The key premise that has been guiding these conservatives, however, is mistaken. That premise is that the main reason conservatives have won so few elections and policy victories, especially recently, is a lack of ideological commitment and will among Republican politicians. A bigger problem than the insufficient conservatism of our leaders is the insufficient number of our followers. There aren’t enough conservative voters to elect enough officials to enact a conservative agenda in Washington, D.C. — or to sustain them in that project even if they were elected. The challenge, fundamentally, isn’t a redoubling of ideological commitment, but more success at persuasion and at winning elections.
The plan to defund Obamacare was an attempt to find a shortcut around this necessary work. For many reasons, it had strong appeal to conservatives. Many conservatives — although not the leaders of the defunding effort — were under the false impression that if the House refused to allocate funds for Obamacare, it could defund it. In truth, Obamacare’s funding keeps going unless both houses of Congress and the president (or two-thirds of both houses) agree to stop it. The defunders thus needed to win the assent of many congressional Democrats and President Obama. They were never going to get it, and have barely tried to explain why they thought otherwise.

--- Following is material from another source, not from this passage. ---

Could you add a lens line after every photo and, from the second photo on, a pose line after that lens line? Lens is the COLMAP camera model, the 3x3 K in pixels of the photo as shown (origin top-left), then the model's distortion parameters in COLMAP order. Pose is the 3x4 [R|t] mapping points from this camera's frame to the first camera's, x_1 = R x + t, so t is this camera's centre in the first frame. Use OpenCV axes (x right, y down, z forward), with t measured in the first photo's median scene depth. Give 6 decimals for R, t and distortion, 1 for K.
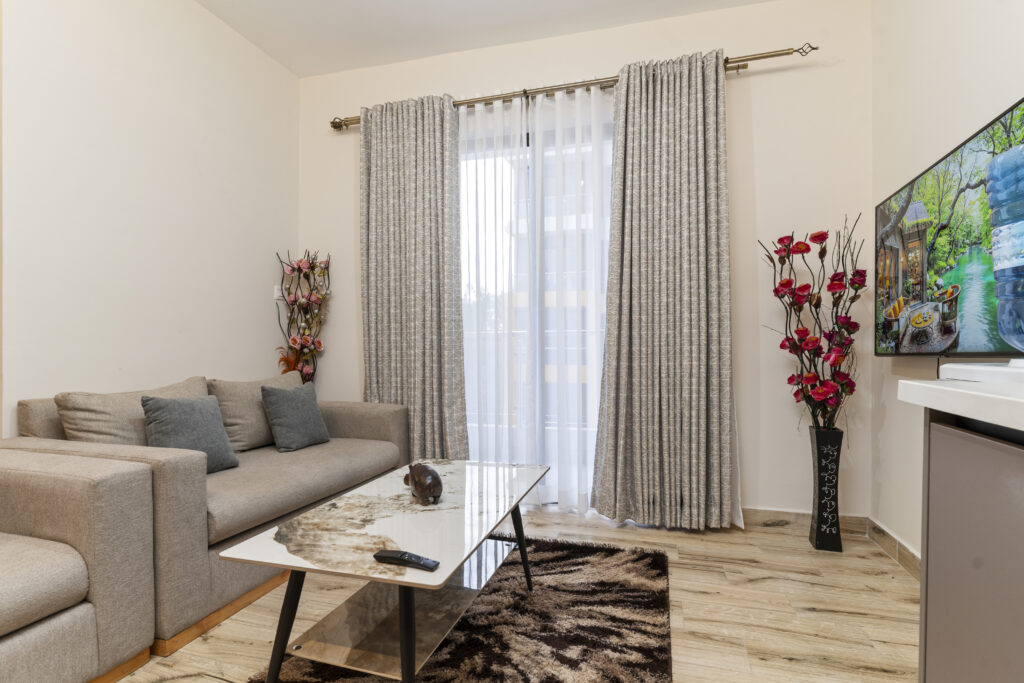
lens RADIAL K [[497.0, 0, 517.0], [0, 497.0, 348.1], [0, 0, 1]] dist [0.000110, -0.000224]
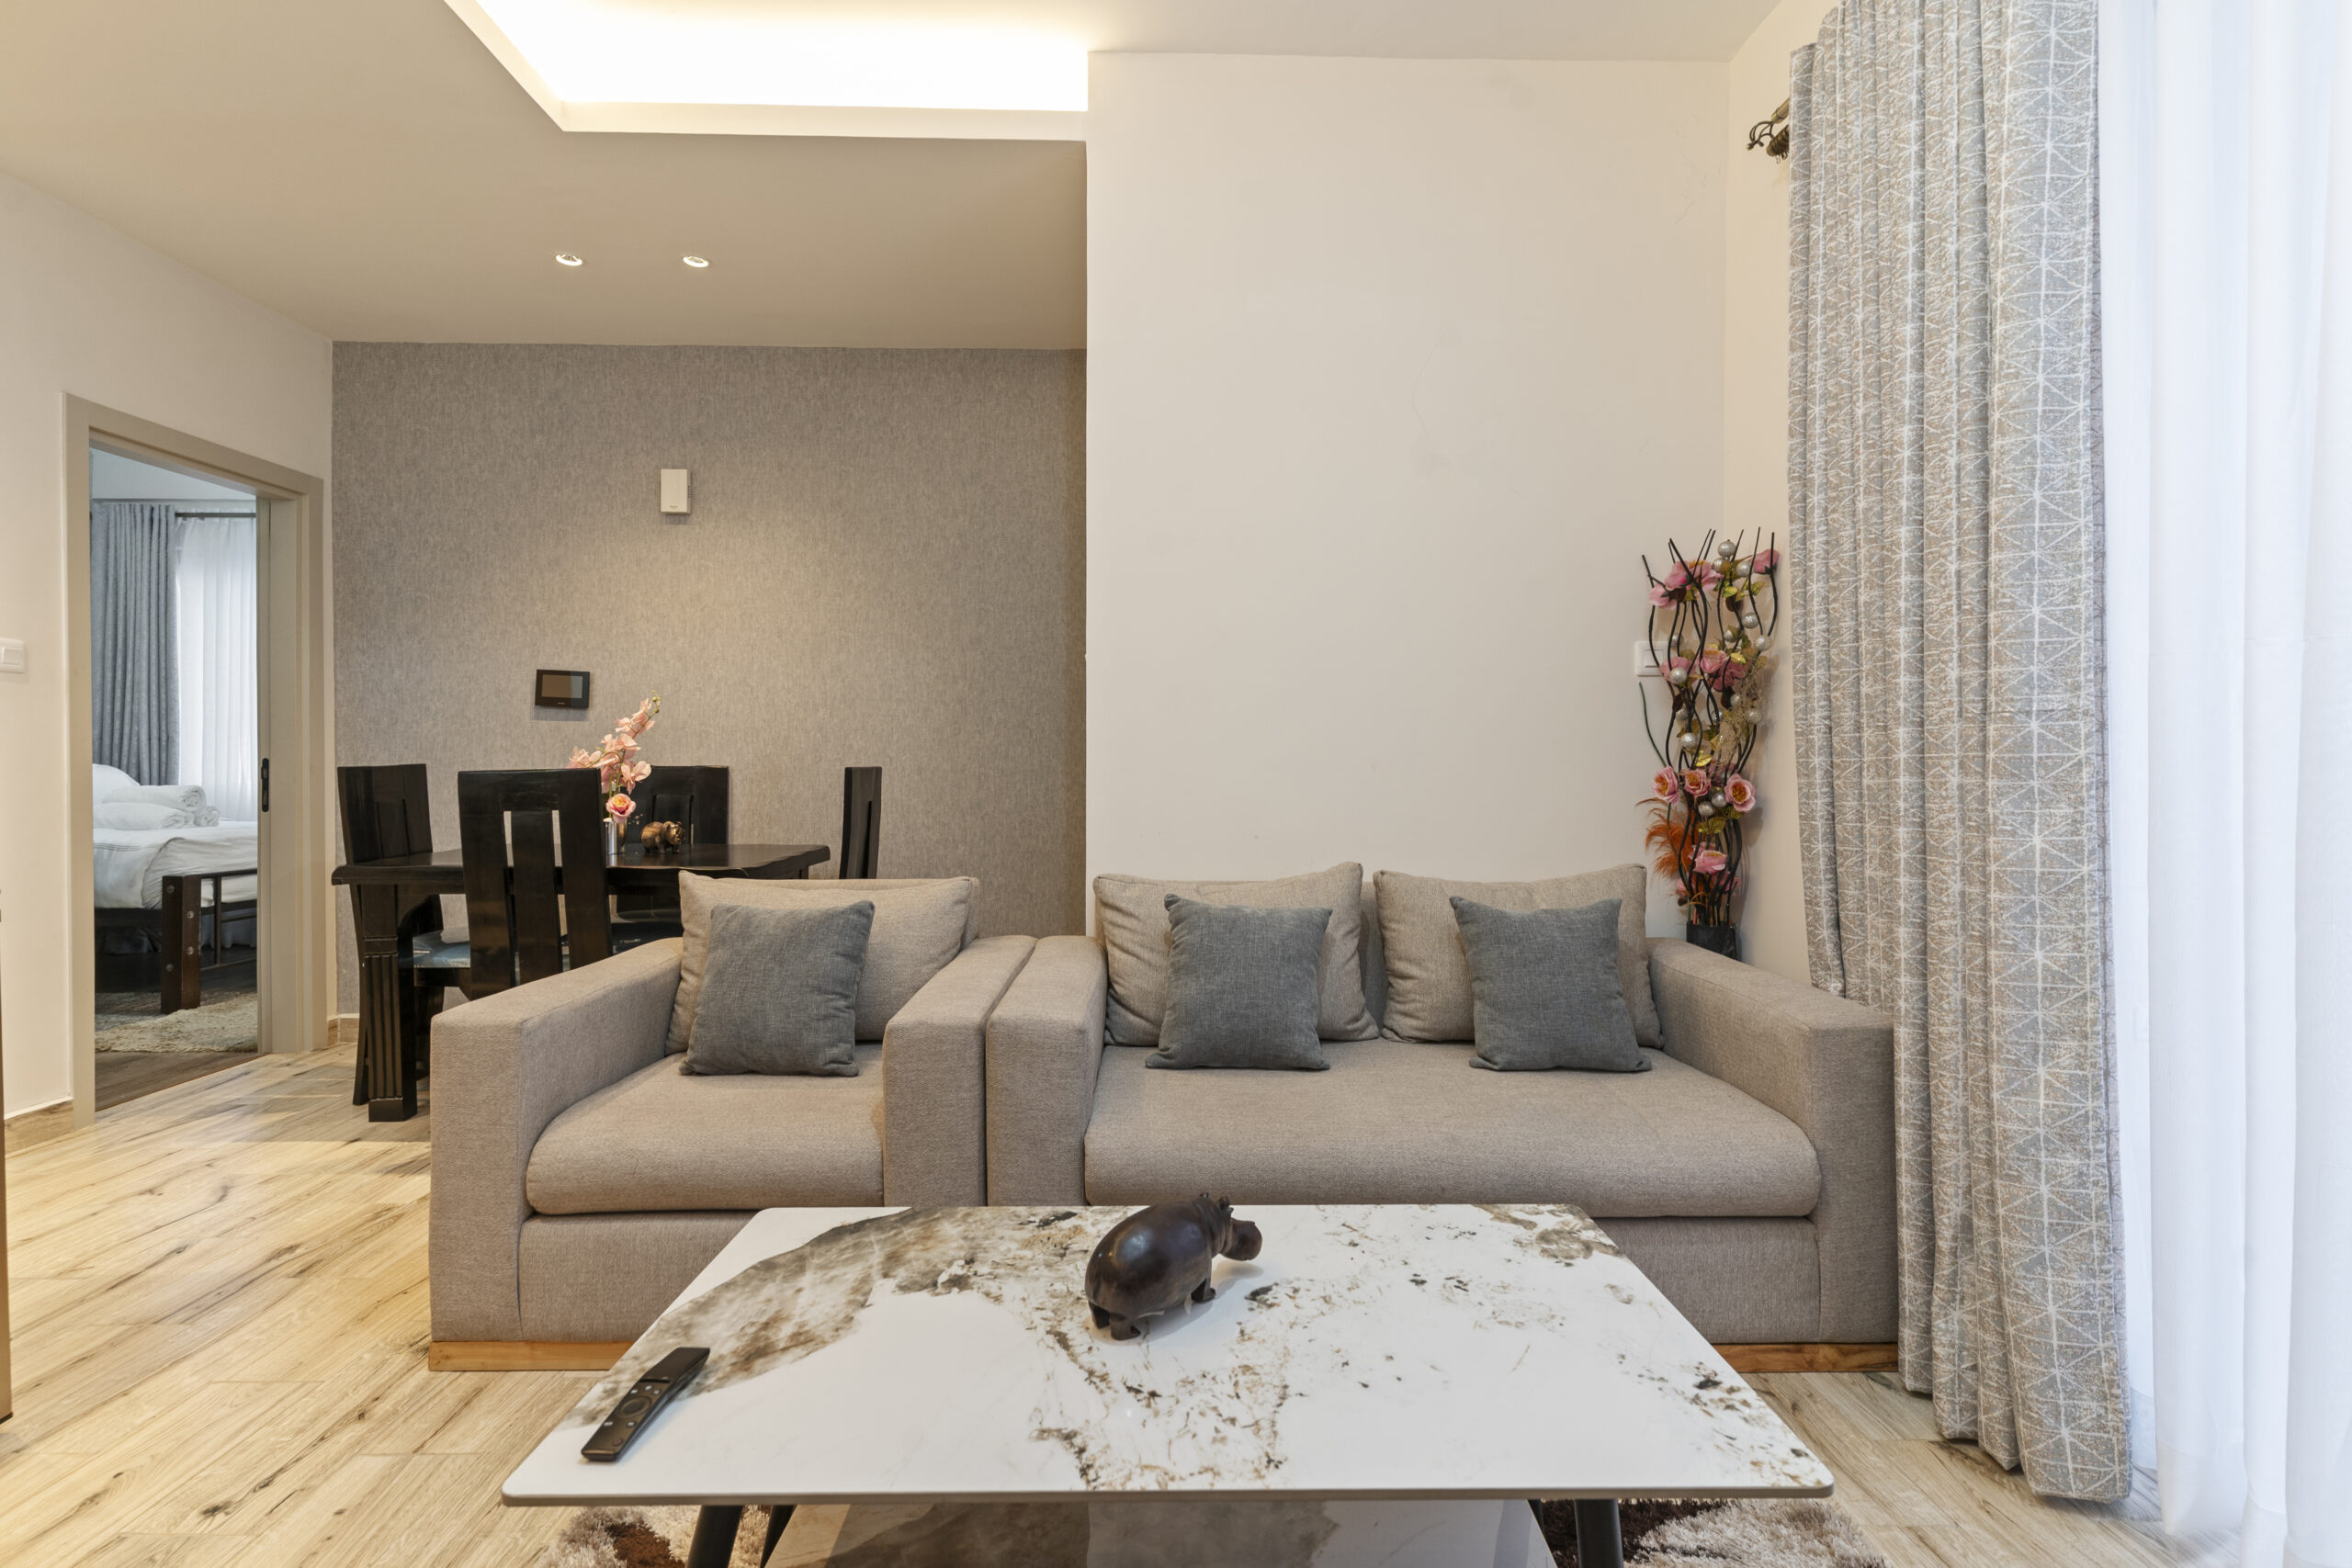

The leading defunders thought that the shutdown would increase their leverage, but in the actual event it eroded that leverage a little bit every day. Senate Democratic leader Harry Reid and President Obama denounced the shutdown but always knew they could wait it out, watch Republicans’ poll numbers drop, and count on a capitulation at the end. They were right, and any student of the shutdowns of the 1990s would have expected as much.